Ce n’est pas parce qu’elles se rapprochent qu’elles deviennent plus douces. Au contraire, plus elles se connaissent, plus elles savent où appuyer pour blesser. Et pourtant, elles ne se quittent pas. Parce que derrière les sarcasmes et les affronts, il y a une forme de loyauté tacite. La série tisse aussi un parallèle entre le monde du show-business et celui, plus quotidien, des réseaux sociaux. La recherche constante d’approbation, la peur de tomber dans l’oubli, la tentation de se réinventer en fonction des tendances : autant de dilemmes que vivent aussi bien les stars que les anonymes. Cette mise en abyme rappelle que l’obsession de “rester dans la boucle” ne concerne pas uniquement les célébrités.
Il suffit d’un compte TikTok ou d’un fil Instagram pour tomber dans le même engrenage. La question devient alors : jusqu’où est-on prêt à aller pour rester “pertinent” ? Et surtout, à quel prix ? La saison, presque entièrement située à Los Angeles, utilise la ville comme un décor mouvant, à la fois séduisant et oppressant. On y croise des restaurants branchés, des plateaux télé, des rues anonymes et des coulisses brûlées par les incendies. Tout y est vrai, et pourtant tout semble artificiel. Cette ambiance sert de toile de fond aux péripéties de la saison, mais elle ajoute aussi une couche symbolique. L.A., c’est la ville de toutes les illusions. Et Hacks n’en est pas dupe.

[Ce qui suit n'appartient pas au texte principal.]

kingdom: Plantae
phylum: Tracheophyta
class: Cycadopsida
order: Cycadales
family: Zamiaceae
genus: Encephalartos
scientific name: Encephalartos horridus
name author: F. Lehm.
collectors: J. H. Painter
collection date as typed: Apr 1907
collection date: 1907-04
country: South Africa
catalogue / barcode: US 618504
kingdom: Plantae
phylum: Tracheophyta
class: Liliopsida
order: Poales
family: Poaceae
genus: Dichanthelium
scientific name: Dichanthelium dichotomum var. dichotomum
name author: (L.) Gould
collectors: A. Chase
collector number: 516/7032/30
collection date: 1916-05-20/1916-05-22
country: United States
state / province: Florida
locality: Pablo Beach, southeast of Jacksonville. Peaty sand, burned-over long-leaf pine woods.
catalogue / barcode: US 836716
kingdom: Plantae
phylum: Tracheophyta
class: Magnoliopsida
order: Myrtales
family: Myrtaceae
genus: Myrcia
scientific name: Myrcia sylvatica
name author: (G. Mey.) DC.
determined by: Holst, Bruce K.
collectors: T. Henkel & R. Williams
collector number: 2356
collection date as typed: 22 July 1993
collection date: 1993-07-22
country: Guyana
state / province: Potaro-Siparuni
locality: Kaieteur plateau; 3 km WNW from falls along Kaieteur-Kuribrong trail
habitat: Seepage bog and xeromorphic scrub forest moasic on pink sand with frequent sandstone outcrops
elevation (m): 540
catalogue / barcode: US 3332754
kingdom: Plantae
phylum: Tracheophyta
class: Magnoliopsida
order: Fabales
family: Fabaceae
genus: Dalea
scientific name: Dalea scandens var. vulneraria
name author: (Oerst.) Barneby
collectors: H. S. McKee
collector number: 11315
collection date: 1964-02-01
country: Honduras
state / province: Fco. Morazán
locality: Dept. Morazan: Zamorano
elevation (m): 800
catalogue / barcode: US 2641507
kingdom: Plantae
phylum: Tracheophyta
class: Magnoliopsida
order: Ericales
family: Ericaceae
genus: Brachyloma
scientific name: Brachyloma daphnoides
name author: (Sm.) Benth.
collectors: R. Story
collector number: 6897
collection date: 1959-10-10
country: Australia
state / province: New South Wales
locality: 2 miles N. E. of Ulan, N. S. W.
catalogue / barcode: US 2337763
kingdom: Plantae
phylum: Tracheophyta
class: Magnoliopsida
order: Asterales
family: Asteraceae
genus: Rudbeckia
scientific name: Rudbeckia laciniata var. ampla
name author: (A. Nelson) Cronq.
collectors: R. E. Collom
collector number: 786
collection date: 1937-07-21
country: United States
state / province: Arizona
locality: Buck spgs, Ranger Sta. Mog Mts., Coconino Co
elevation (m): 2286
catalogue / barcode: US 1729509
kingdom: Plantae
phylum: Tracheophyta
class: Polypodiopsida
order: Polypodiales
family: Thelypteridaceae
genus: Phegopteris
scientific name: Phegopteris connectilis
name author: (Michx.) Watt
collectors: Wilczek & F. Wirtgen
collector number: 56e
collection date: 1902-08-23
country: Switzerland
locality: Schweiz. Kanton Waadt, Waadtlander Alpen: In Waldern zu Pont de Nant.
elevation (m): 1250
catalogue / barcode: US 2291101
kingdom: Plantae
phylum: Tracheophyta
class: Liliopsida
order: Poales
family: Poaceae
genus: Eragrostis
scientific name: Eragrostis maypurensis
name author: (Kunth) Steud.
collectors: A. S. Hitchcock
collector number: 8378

Bien que certains personnages secondaires soient moins présents cette année — notamment Marcus, dont l’arc narratif est réduit —, la série leur laisse toujours un peu d’espace pour exister. Jimmy, l’agent piégé entre ses clientes et sa nouvelle agence, devient une figure presque tragique dans son pragmatisme. Kayla, quant à elle, apporte une légèreté qui permet de respirer entre deux confrontations lourdes de sens. La dernière scène de la saison ne tranche rien. Elle laisse la porte ouverte à une suite, mais elle fonctionne aussi comme une conclusion. Deborah ne renonce pas à la scène, mais elle comprend que celle-ci ne doit plus lui dicter ses choix. Ava, de son côté, cesse de chercher l’approbation de sa mentor et commence à exister par elle-même.
En somme, cette saison ne cherche pas à “boucler la boucle”. Elle explore, constate, et laisse les personnages prendre le temps de trouver leur propre tempo. Ce n’est pas une série de réponses, mais de questions. Et c’est précisément ce qui la rend pertinente dans un paysage saturé de récits trop évidents.
Note : 8.5/10. En bref, Hacks prouve une fois de plus qu’elle est l’une des meilleures comédies de ces dernières années.
Disponible sur HBO max
HBO max a renouvelé Hacks pour une saison 5.